**Excerpt to read:**
== Segment start ==

# Homework Help: Acceleration and deceleration in best possible time-rotation

1. Jun 17, 2015

### Karwoch

1. The problem statement, all variables and given/known data
I have a missile in space, and I want to rotate it by using thrusters - eight of them - two on every of four sides as force is applied pendicular - left, right, up and down - both on front and end of missile. Now I have angle to target, I know which thrusters should I turn on to rotate in right direction, and I have angular speed.

2. Relevant equations
How to count how much force I can apply to rotate as fast as it is possible, and not to overshot?
Second one - how to check when I need to apply opposite force to just stop exacly at target?

3. The attempt at a solution
For now Im using "angular velocity/angle to target" value to estimate what I need. It works somewhat, but it isnt that good as it should. Im no physicist, or mathematican or even good computer programer, so this is very very hard for me ;) And I would love to present world a quite realistic space battles :)

2. Jun 17, 2015

### Staff: Mentor

Hi Karwoch. Once you start a body rotating it will continue to rotate endlessly, only ceasing if you counter that rotation by appying an opposing force for the requisite duration.

3. Jun 17, 2015

### Karwoch

Exactly :) Now I have working thrusters in needed direction, I only need data when to start deceleration with full force (or 90% to have manoeuvring threshold). So, I have my angular speed, maximum angular change in delta time (or time), and angle left to target rotation. How I can "transform" my angular velocity value to angle with my maximum deceleration force?

4. Jun 17, 2015

### Staff: Mentor

There being no friction, if you fire a thruster with maximum thrust, the rotation can be halted by firing an opposing thruster of identical thrust for the same duration. (This assumes the loss of mass in thruster fuel causes insignificant change in the body.)

5. Jun 17, 2015

### Karwoch

Yes, I do not count in loss of mass, fortunately ;) This is right, but only in case missile start accelerating from zero velocity, and when it will track something this wont be a case. So I still need to calculate angle to angular velocity time when I should start to decelerate.

6. Jun 17, 2015

### Staff: Mentor

I think you are about at the point where you should draw and label a diagram, and attach it.

== Segment end ==

**Source data:**
== Segment start ==

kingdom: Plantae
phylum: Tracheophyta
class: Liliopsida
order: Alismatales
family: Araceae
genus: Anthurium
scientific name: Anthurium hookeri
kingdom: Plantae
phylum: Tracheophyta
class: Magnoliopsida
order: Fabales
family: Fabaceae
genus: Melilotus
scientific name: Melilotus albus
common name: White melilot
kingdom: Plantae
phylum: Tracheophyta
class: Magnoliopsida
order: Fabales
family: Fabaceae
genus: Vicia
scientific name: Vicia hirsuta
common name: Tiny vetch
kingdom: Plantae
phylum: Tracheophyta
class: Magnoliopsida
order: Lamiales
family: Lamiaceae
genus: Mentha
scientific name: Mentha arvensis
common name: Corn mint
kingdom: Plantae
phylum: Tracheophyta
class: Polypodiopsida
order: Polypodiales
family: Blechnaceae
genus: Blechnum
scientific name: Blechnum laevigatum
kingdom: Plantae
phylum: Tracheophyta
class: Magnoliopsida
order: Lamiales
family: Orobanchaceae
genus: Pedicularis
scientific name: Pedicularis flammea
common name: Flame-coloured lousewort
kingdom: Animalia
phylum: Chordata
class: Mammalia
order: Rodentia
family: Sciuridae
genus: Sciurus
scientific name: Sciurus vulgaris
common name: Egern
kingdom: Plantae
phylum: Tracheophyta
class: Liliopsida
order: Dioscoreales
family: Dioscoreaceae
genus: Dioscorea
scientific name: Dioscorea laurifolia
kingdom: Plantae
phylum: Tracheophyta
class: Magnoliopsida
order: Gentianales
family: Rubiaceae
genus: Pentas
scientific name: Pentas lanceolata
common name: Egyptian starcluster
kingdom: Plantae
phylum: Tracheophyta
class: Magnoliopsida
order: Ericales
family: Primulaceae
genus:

== Segment end ==

**Directions:**
[1] In the forum thread about rotating a missile in space, how many thrusters does the missile have, and where are they placed?
[2] Continue the forum thread about rotating a missile in space from where it stops.

**Answers to the problems:**
[1] It has eight thrusters, two on each of four sides (left, right, up and down), placed at both the front and the end of the missile.

[2]
7. Jun 17, 2015

### Karwoch

Er... I have no idea about how to do it unfortunately... And still diagram wont give me anything if I cant tell anything from my own knowledge... I even try to watch all lessons on angular velocities, with no much of effect. That is why I finally tried to find help here - if I would know how to do diagrams, and all physic stuff I would never bothered anyone for help... I like creating, but unfortunately I do not understand physics very well...

8. Jun 17, 2015

### Karwoch

Basically, I need equation for distance (angle) travelled with constant deceleration from certain angular velocity to zero.

9. Jun 17, 2015

### Karwoch

I cant do diagrams, but I can do experiments on my environment. I had measured that angular velocity to angle is pretty constant (obviously) with 1.144 ratio. Also I measured missile acceleration in each frame, so now I just created a function which counts on this data angle which will pass with max deceleration:

Code (Text):

float angularVelocity = myRigidbody.angularVelocity.magnitude;

while (angularVelocity > 0)
{
angle += angularVelocity * 1.1455f;
angularVelocity -= 0.0008f;
}
With it Im now pretty close to what I want to achieve. But it still isn`t close enough somehow. And also, this calculate is long loop, with many missiles every frame, this will be probably not very processor efficient. If anyone would have a simpler equation, I really would appreciate it!

10. Jun 18, 2015

### Karwoch

Actually this last one works! And it finally solved all my problems.